Domingo de Resurrección

Hay un poema de Robert Louis Stevenson que siempre me pareció muy hermoso, pero nunca supe por qué. Se llama Prelude y habla en él un tamborilero que va reclutando soldados por los pueblos ayudándose del redoble de su instrumento. Tiene ese tono heroico y soñador que caracteriza a Stevenson. Pero nunca entendí la razón que impulsaba a los vecinos de los pueblos y aldeas a dejarse fascinar por el tambor, por mucho entusiasmo que pusiera el tamborilero en redoblarlo. Al final de la primera Semana Santa que viví en Chinchilla, lo entendí súbitamente.
Casi todos llevaban tambor, menos yo. Y todos lo tocaban con un entusiasmo jubiloso. El pueblo entero se había lanzado a la plaza, vestido con la túnica de cualquiera de las cofradías en que se reparten los vecinos, y con ese soniquete, a medias militar, a medias religioso, que tiene algo de folclórico y algo de masón, y puede que algo de aquellos sambenitos con que la Inquisición humillaba a los reos, y algo también de la anónima y compartida alegría del carnaval, todo junto. Llenaban de ecos el laberinto medieval de Chinchilla y se inventaban la luz que el mal tiempo le estaba negando a la ciudad.
La Semana Santa chinchillana no está tan enfocada hacia afuera como hacia adentro, hacia el propio pueblo, hacia las raíces. Poco importa que, por causa de los nubarrones y el frío intempestivo, alguna vez haya habido más gente desfilando que observando el desfile. Recuerdo aquel artículo en el que Octavio Paz definía la fiesta popular como el momento en que los individuos diluyen sus identidades personales en el personaje colectivo y se convierten en el Pueblo con mayúsculas. En Chinchilla hay una atmósfera permanente de memoria común que actúa como catalizador de conciencias. La gente se vuelca en cuanto surge la ocasión para reconstruir ese eslabón perdido entre el ahora y las raíces. Lo de menos es cuántos miren, porque hay más vecinos desfilando que en su casa, y el desfile no es hacia los turistas, sino hacia el propio pueblo en 1953, cuando empezaron a recuperarse las cofradías, o hacia principios del siglo XVII, donde se remontan los primeros testimonios de las mismas.

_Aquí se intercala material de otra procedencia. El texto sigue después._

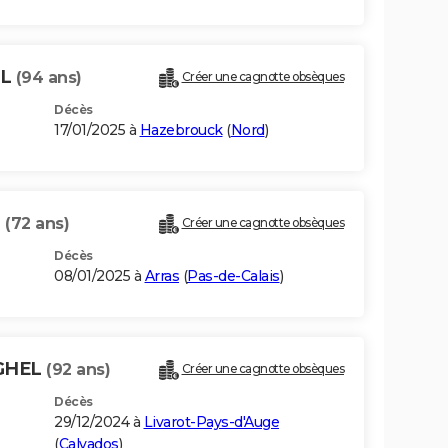
EL
(94 ans)
Créer une cagnotte obsèques
Décès
17/01/2025 à
Hazebrouck
(
Nord
)
L
(72 ans)
Créer une cagnotte obsèques
Décès
08/01/2025 à
Arras
(
Pas-de-Calais
)
AGHEL
(92 ans)
Créer une cagnotte obsèques
Décès
29/12/2024 à
Livarot-Pays-d'Auge
(
Calvados
)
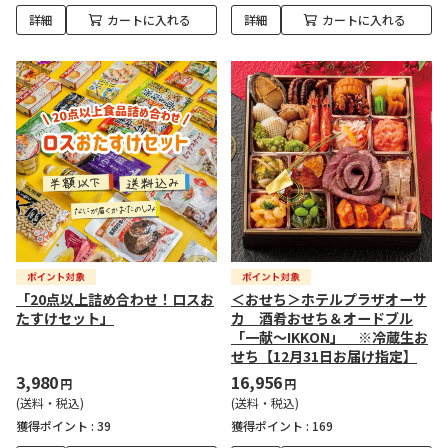
詳細
カートに入れる
詳細
カートに入れる
「20点以上詰め合わせ！ロスお
＜おせち＞ホテルプラザオーサ
たすけセット」
カ 酒肴おせち＆オードブル
「一献～IKKON」 ※冷蔵生お
せち【12月31日お届け指定】
3,980
16,956
円
円
(送料・税込)
(送料・税込)
獲得ポイント :
39
獲得ポイント :
169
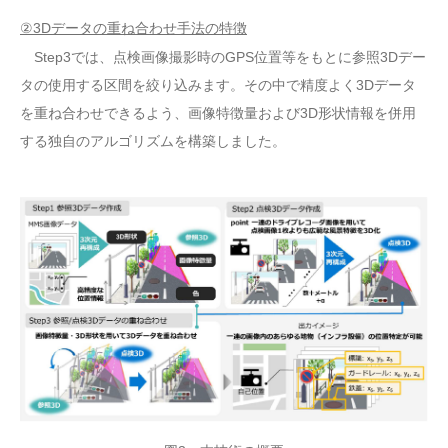
②3Dデータの重ね合わせ手法の特徴
Step3では、点検画像撮影時のGPS位置等をもとに参照3Dデー
タの使用する区間を絞り込みます。その中で精度よく3Dデータ
を重ね合わせできるよう、画像特徴量および3D形状情報を併用
する独自のアルゴリズムを構築しました。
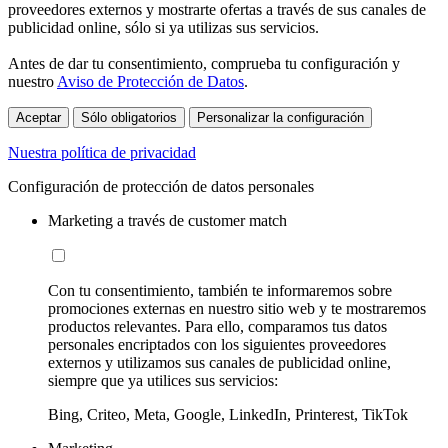
proveedores externos y mostrarte ofertas a través de sus canales de
publicidad online, sólo si ya utilizas sus servicios.
Antes de dar tu consentimiento, comprueba tu configuración y
nuestro
Aviso de Protección de Datos
.
Aceptar
Sólo obligatorios
Personalizar la configuración
Nuestra política de privacidad
Configuración de protección de datos personales
Marketing a través de customer match
Con tu consentimiento, también te informaremos sobre
promociones externas en nuestro sitio web y te mostraremos
productos relevantes. Para ello, comparamos tus datos
personales encriptados con los siguientes proveedores
externos y utilizamos sus canales de publicidad online,
siempre que ya utilices sus servicios:
Bing, Criteo, Meta, Google, LinkedIn, Printerest, TikTok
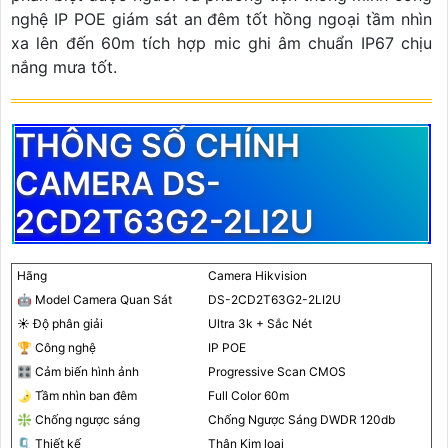
nghệ IP POE giám sát an đêm tốt hồng ngoại tầm nhìn
xa lên đến 60m tích hợp mic ghi âm chuẩn IP67 chịu
nắng mưa tốt.
THÔNG SỐ CHÍNH
CAMERA DS-
2CD2T63G2-2LI2U
Hãng
Camera Hikvision
🤖️ Model Camera Quan Sát
DS-2CD2T63G2-2LI2U
☀️ Độ phân giải
Ultra 3k + Sắc Nét
🏆 Công nghệ
IP POE
🎛 Cảm biến hình ảnh
Progressive Scan CMOS
🌛 Tầm nhìn ban đêm
Full Color 60m
❇️ Chống ngược sáng
Chống Ngược Sáng DWDR 120db
🗜️ Thiết kế
Thân Kim loại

He visto a gente de todos los oficios y de todas las edades tocar la corneta o el tambor o marcar el paso como un solo ser, orgulloso y unánime. He presenciado y envidiado el fervor, tradicional más que religioso, que a todos envolvía y que todos irradiaban, y lo he seguido hasta ese final pletórico del Domingo de Resurrección en que, una vez acompañada la Virgen hasta la Iglesia de Santo Domingo, todas las cofradías regresan confundidas unas con otras, mezcladas las capas, algo cansados y satisfechos los semblantes, y quizá, solo quizá, un pelín velados porque la Semana Santa se acaba hasta el año que viene.
Siempre, en ese día, recuerdo el poema de Stevenson. Y, nada más terminar, acudo a releerlo: “Por soleadas calles y plazas de mercado, / donde quiera que voy, redoblo mi tambor, / donde quiera que voy, con mi casaca roja, /  con las cintas del gorro flameando en mi cabeza…” Después, todos los años me digo: el año que viene, si puedo, no me privo de realizar esta disolución del ego en la muchedumbre de la historia, no dejo que me pillen sin tambor. Pero al año siguiente vuelvo a descubrir que mi papel es el de observador, que alguien tiene que hacerlo. Y vuelvo a ir envidiando la unidad y la camaradería, y sobre todo ese último regreso jubiloso, que en cambio todos los nazarenos coinciden en que es la procesión que menos les agrada, porque es la última.